Start of Supplied data
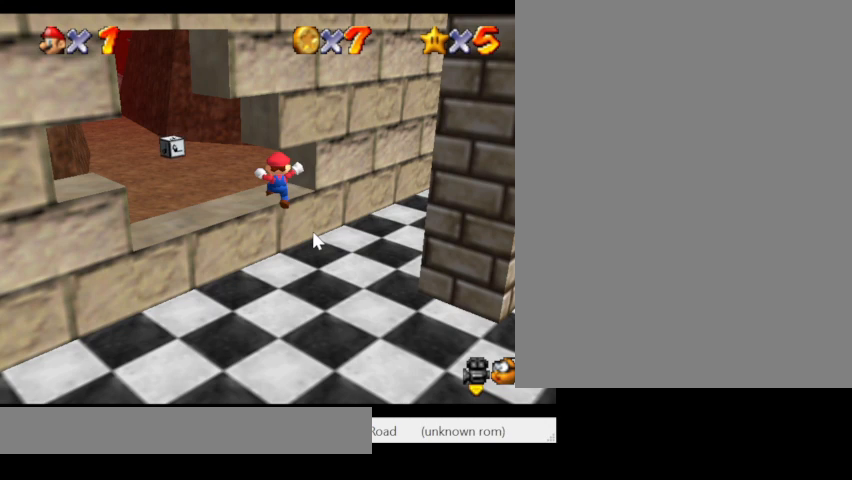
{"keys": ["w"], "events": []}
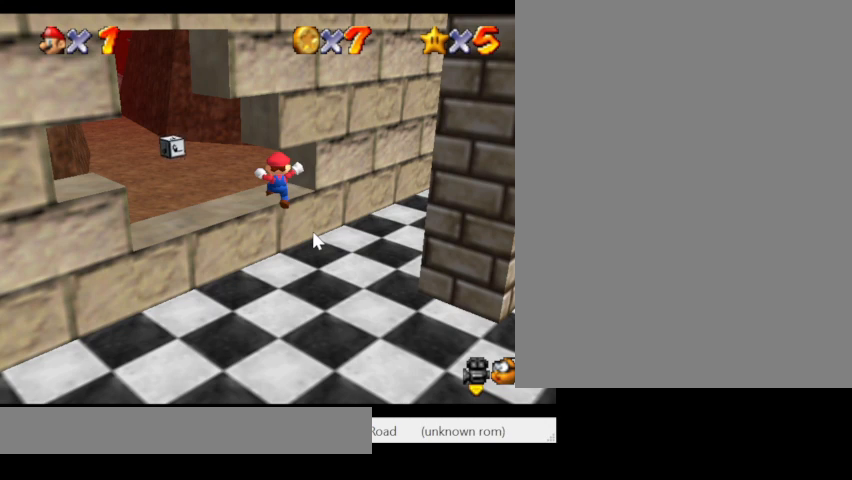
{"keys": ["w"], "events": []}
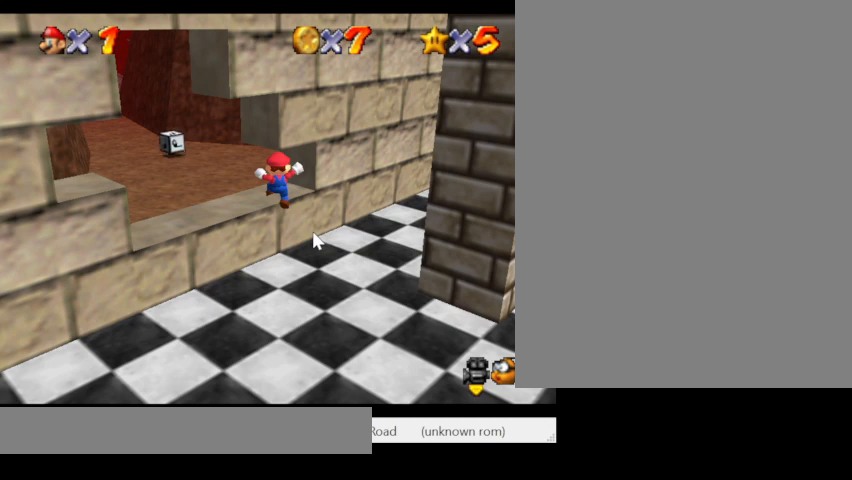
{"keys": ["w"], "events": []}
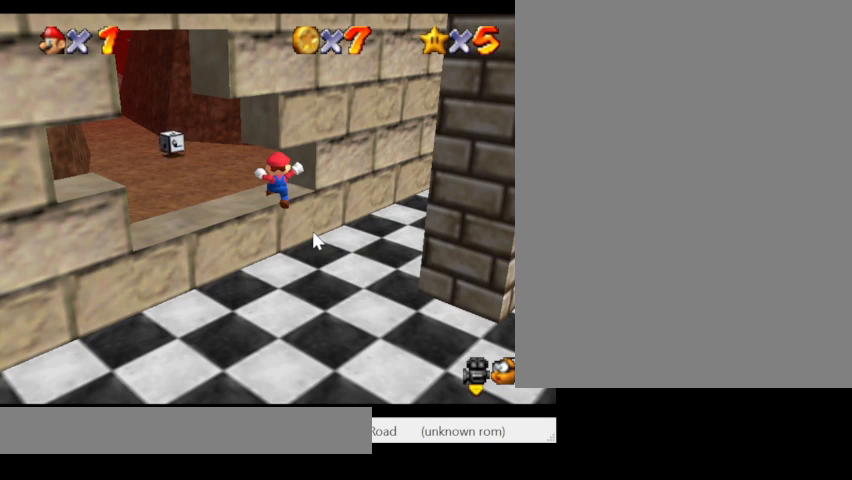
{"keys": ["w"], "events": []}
End of Supplied data
*Work instruction*: Set down each line of the material exactly and skip every image.

*Finished task*:
{"keys": ["w"], "events": []}
{"keys": ["w"], "events": []}
{"keys": ["w"], "events": []}
{"keys": ["w"], "events": []}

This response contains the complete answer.